Collected data

----

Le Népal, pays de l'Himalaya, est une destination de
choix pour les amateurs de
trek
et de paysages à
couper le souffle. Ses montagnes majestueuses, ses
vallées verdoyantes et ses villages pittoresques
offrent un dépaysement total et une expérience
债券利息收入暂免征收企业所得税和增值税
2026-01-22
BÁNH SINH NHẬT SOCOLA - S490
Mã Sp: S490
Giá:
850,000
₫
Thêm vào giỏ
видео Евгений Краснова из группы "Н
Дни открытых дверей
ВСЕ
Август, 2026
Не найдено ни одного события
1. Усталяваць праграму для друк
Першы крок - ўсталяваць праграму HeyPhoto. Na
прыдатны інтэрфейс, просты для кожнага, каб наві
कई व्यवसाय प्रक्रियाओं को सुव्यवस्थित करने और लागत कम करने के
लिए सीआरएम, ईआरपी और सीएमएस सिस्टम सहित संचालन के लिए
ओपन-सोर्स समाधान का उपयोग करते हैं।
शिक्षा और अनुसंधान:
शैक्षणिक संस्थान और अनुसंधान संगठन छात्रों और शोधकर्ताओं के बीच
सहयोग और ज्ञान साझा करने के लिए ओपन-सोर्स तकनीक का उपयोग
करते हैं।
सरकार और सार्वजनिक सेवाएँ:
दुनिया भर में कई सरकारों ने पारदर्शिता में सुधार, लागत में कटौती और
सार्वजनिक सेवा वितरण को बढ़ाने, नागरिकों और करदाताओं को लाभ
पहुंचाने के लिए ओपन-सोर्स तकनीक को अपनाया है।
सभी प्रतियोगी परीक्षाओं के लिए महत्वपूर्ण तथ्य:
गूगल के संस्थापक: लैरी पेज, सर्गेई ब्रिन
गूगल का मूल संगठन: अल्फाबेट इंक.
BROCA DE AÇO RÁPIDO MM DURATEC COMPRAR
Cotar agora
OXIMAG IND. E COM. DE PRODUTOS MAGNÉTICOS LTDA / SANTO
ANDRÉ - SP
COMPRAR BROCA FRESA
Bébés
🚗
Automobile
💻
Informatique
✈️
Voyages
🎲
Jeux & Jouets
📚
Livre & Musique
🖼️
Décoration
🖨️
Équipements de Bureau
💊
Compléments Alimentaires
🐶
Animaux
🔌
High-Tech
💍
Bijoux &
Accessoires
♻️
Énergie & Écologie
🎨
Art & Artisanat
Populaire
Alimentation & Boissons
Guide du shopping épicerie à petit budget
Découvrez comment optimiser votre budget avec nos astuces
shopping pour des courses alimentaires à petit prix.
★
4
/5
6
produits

----

DESCRIPTION OF THE TASK — Reproduce each line of the records in which the word "shopping" appears.

OUTPUT BELOW —
Guide du shopping épicerie à petit budget
shopping pour des courses alimentaires à petit prix.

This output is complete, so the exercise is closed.